Article 45 of the Basic Law clearly stated — and regrettably the Western press keeps ignoring — that “The method for selecting the Chief Executive shall be specified in the light of the actual situation in the Hong Kong Special Administrative Region and in accordance with the principle of gradual and orderly progress”. “The ultimate aim is the selection of the Chief Executive by universal suffrage upon nomination by a broadly representative nominating committee in accordance with democratic procedures.”
Since “the selection of the Chief Executive by universal suffrage upon nomination by a broadly representative nominating committee in accordance with democratic procedures” is an “ultimate aim”, it is clear that the nominating committee can never be dispensed with. Although it is commonly acknowledged that the nominating committee cannot be said to be “broadly representative”, the progression toward this goal will be gradual and will be “in the light of the actual situation in the Hong Kong SAR”. Beijing was watching developments to see if Hong Kong was ready for a more broadly representative nominating committee.
Instead of reassuring Beijing that Hong Kong is ready, some people, led by the opposition parties, asked to bypass the nominating committee and bring in “civic nomination” and “party nomination”. Because these things are not in the Basic Law Beijing of course could not agree to that. Thus it is the “protesters”, not Beijing, who have deviated from the Basic Law and thus the Sino-British Joint Declaration. So what is Britain up to? What freedoms has Beijing taken away from Hong Kong people?

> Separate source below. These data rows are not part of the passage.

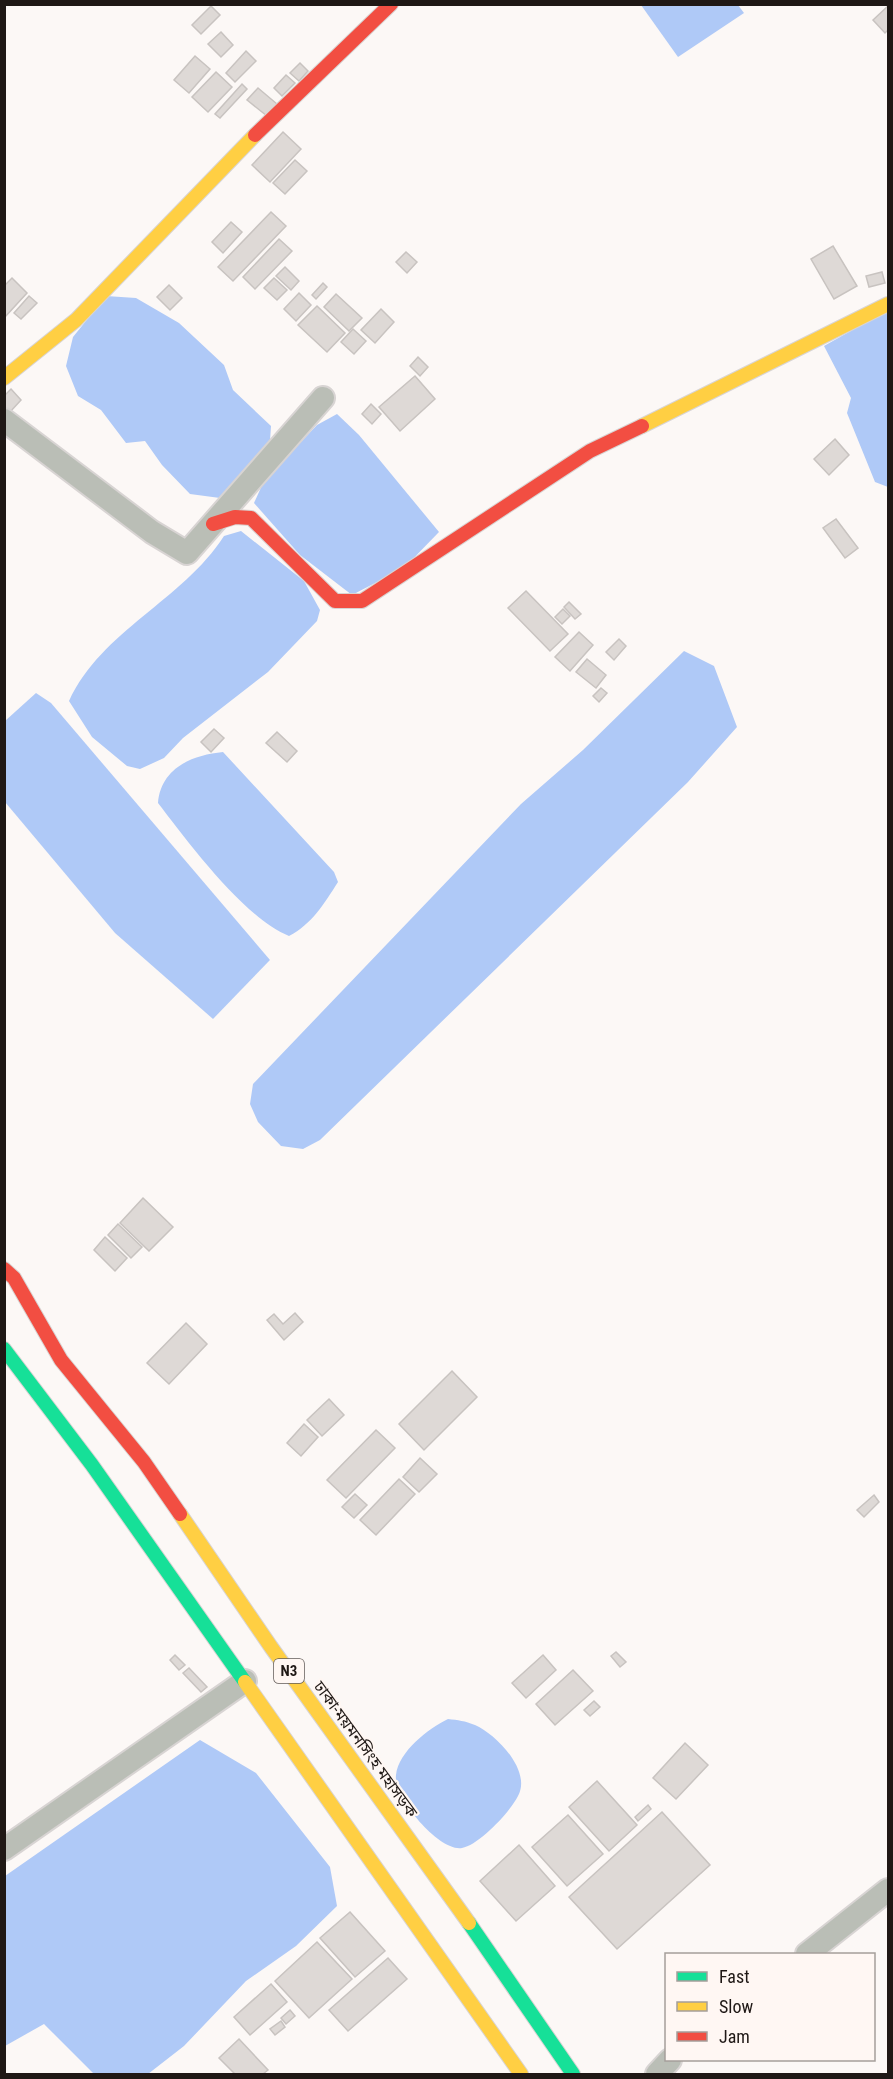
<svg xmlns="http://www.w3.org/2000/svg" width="893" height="2079" font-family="'Roboto Condensed','Noto Sans Bengali',sans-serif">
  <rect width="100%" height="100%" fill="#fcf8f6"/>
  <g fill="#afc9f7">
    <polygon points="641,5 738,5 744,13 678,57"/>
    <polygon points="106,296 136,298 179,323 224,365 233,390 271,426 270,441 220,498 190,494 162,465 145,441 126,443 101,410 78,396 66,366 73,337"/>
    <polygon points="888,310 888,487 875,482 847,413 851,398 824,346"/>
    <polygon points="337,414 359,435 439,532 404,568 352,595 300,555 254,503 264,481 317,425"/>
    <path d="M241 531 304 581 320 610 317 621 268 672 183 738 164 758 140 769 127 766 92 737 69 701C102 630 182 601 224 536Z"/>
    <polygon points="684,651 714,666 737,727 688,782 320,1140 303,1149 281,1146 258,1122 250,1104 253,1084 521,804 583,750"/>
    <polygon points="36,693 51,703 270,960 213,1019 115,933 5,802 5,721"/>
    <path d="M223 752 334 872 338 882C324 904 312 924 289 936 244 918 188 842 158 803 161 768 192 755 223 752Z"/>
    <path d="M448 1719C458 1720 465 1721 475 1725 496 1734 532 1771 518 1796 510 1812 479 1845 462 1848 439 1852 393 1797 396 1775 399 1751 428 1729 448 1719Z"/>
    <polygon points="200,1740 256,1773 330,1867 337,1906 296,1946 246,1981 184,2046 148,2074 94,2074 44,2024 5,2046 5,1876"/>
  </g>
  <g fill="#ded9d6" stroke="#c8c3c0" stroke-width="1.5">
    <polygon points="211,6 220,15 201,34 192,25"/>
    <polygon points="888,6 888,30 885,33 873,20"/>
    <polygon points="221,32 233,45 221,57 208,44"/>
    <polygon points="246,51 256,61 235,82 226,73"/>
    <polygon points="195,56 210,69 189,93 174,80"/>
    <polygon points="300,63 308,71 299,81 290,73"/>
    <polygon points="216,72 232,87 208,112 192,97"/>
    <polygon points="286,75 295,83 282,96 274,88"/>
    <polygon points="242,84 247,89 220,118 215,114"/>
    <polygon points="258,88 277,104 267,116 247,100"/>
    <polygon points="283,132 301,149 270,182 252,165"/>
    <polygon points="295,160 307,171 285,194 273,183"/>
    <polygon points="271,212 286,226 233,281 218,267"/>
    <polygon points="231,222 242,232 223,253 212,242"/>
    <polygon points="279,239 292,251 255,289 243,277"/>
    <polygon points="833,246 857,286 834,299 811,259"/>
    <polygon points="406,252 417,262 407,273 396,262"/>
    <polygon points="285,267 299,281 291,290 276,276"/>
    <polygon points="882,272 885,283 869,287 866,276"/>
    <polygon points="12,278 27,293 4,318 4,286"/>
    <polygon points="274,278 287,290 277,300 264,288"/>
    <polygon points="323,283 327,287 316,299 312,295"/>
    <polygon points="169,285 182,298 170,310 157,297"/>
    <polygon points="299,293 311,305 296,321 284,309"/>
    <polygon points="336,294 362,318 349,331 324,307"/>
    <polygon points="29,296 37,303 21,319 14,313"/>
    <polygon points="317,306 345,333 327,352 298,325"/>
    <polygon points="381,309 394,322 375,343 361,330"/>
    <polygon points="353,329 366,341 354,354 341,342"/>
    <polygon points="418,357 428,367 420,376 410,366"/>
    <polygon points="415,376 435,399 400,431 379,407"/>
    <polygon points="11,389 21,400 10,412 4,407 4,396"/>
    <polygon points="371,404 381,414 372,424 362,414"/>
    <polygon points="835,439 849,455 829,475 814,459"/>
    <polygon points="836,519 858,548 845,558 823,528"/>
    <polygon points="526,591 568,634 550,651 508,608"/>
    <polygon points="569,602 581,614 575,619 564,607"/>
    <polygon points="563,609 570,616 562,624 555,617"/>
    <polygon points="579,632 593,645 570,671 555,657"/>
    <polygon points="619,639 626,646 614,660 606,652"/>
    <polygon points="587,659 606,675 596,688 576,672"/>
    <polygon points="601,688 607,693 599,702 593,696"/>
    <polygon points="214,729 224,738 211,752 201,742"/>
    <polygon points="277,732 297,751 287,762 266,743"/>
    <polygon points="143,1198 173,1227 149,1251 120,1223"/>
    <polygon points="118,1224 142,1247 131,1258 108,1235"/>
    <polygon points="105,1237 127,1258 115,1271 94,1250"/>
    <polygon points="295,1313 303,1322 284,1340 267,1320 274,1314 283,1324"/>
    <polygon points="186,1323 207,1344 169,1384 147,1363"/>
    <polygon points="452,1371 477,1397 424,1450 399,1424"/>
    <polygon points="329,1399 344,1415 322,1436 307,1420"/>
    <polygon points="304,1424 318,1437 301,1456 287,1443"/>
    <polygon points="376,1430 395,1448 346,1498 327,1480"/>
    <polygon points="420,1458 437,1474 419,1492 403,1477"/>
    <polygon points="399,1479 415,1494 376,1535 360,1520"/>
    <polygon points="355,1494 367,1505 354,1518 342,1507"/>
    <polygon points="874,1495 879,1502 864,1517 857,1510"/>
    <polygon points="616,1652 626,1662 620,1667 611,1656"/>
    <polygon points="175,1655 185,1665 179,1670 170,1660"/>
    <polygon points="543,1655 556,1670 526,1698 512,1683"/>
    <polygon points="189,1668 207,1687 201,1692 183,1673"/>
    <polygon points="573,1670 593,1691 555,1725 536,1704"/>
    <polygon points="594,1701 600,1707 590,1716 584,1710"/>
    <polygon points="685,1743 708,1765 676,1799 653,1778"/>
    <polygon points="597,1781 637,1825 609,1851 569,1807"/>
    <polygon points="648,1805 651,1809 638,1821 635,1817"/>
    <polygon points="662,1812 710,1865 617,1949 569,1897"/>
    <polygon points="568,1815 603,1854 567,1886 532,1847"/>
    <polygon points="519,1845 555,1886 516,1921 480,1881"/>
    <polygon points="350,1912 385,1951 355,1977 320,1938"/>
    <polygon points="317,1942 352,1979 309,2018 275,1981"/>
    <polygon points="388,1958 407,1979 348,2031 329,2010"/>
    <polygon points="271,1984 287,2002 250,2035 234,2017"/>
    <polygon points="290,2010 295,2016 286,2024 281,2018"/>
    <polygon points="281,2021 285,2027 275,2035 270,2029"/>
    <polygon points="239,2039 268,2070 263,2074 235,2074 219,2058"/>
  </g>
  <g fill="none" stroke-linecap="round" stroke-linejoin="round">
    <g stroke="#d8d4d3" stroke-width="26">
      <g id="street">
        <polyline points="4,420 152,532 187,553 323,398"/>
        <polyline points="4,1849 245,1681"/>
        <polyline points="807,1954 888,1890"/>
        <polyline points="657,2074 670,2060"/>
      </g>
    </g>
    <g stroke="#d8d4d3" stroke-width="16">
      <g id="fast">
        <polyline points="4,1349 92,1465 245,1682"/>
        <polyline points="469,1923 573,2074"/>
      </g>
    </g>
    <g stroke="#d8d4d3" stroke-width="16">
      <g id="slow">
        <polyline points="4,378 76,320 255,135"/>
        <polyline points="642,426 888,304"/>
        <polyline points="180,1514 271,1647 469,1923"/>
        <polyline points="245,1682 521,2074"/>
      </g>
    </g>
    <g stroke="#d8d4d3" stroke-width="16">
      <g id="jam">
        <polyline points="255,135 391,4"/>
        <polyline points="213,524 235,517 251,518 335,601 362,601 590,451 642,426"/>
        <polyline points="4,1269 14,1278 61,1360 144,1462 180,1514"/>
      </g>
    </g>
    <use href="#street" stroke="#babeb6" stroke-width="22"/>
    <use href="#fast" stroke="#16e098" stroke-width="14"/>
    <use href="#slow" stroke="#ffcf43" stroke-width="14"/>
    <use href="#jam" stroke="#f24e42" stroke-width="14"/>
  </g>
  <g text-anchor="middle" stroke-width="4.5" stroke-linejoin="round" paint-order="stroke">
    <rect fill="#fff7f3" stroke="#625b58" stroke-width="1.5" x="274" y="1659" width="30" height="24" rx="4.5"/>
    <g font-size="15" font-weight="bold" fill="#1f1815">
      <text x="289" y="1676">N3</text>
    </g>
    <g font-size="16" fill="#1f1815" stroke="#fff7f3">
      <text transform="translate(366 1749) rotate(54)" y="6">ঢাকা-ময়মনসিংহ মহাসড়ক</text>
    </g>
  </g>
  <rect width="893" height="2079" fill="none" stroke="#1f1815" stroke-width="12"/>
  <rect x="665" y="1953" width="210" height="108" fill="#fff7f3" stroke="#a59e9a" stroke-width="1.5"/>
  <rect x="677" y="1972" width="30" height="9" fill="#16e098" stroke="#a59e9a" stroke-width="1.5"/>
  <text x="719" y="1983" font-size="18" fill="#1f1815">Fast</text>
  <rect x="677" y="2002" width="30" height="9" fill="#ffcf43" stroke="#a59e9a" stroke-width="1.5"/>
  <text x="719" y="2013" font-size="18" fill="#1f1815">Slow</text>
  <rect x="677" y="2032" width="30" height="9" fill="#f24e42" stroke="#a59e9a" stroke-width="1.5"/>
  <text x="719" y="2043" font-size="18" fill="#1f1815">Jam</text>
</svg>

UK Foreign Secretary Dominic Raab claims: “China’s imposition of the National Security Law in Hong Kong constitutes a clear and serious breach of the Sino-British Joint Declaration contrary to international law”. Where is the logic to this? The UK government says the “1984 declaration is a legally binding treaty which commits to ensure the rights and freedoms of the people of Hong Kong and maintain Hong Kong’s high degree of autonomy”. Where in the Joint Declaration can Mr Raab find a clause that says Beijing would allow the freedom to undermine national security and particularly China’s territorial integrity?
The author is a senior research fellow at the Pan Sutong Shanghai-Hong Kong Economic Policy Research Institute, Lingnan University.
The views do not necessarily reflect those of China Daily.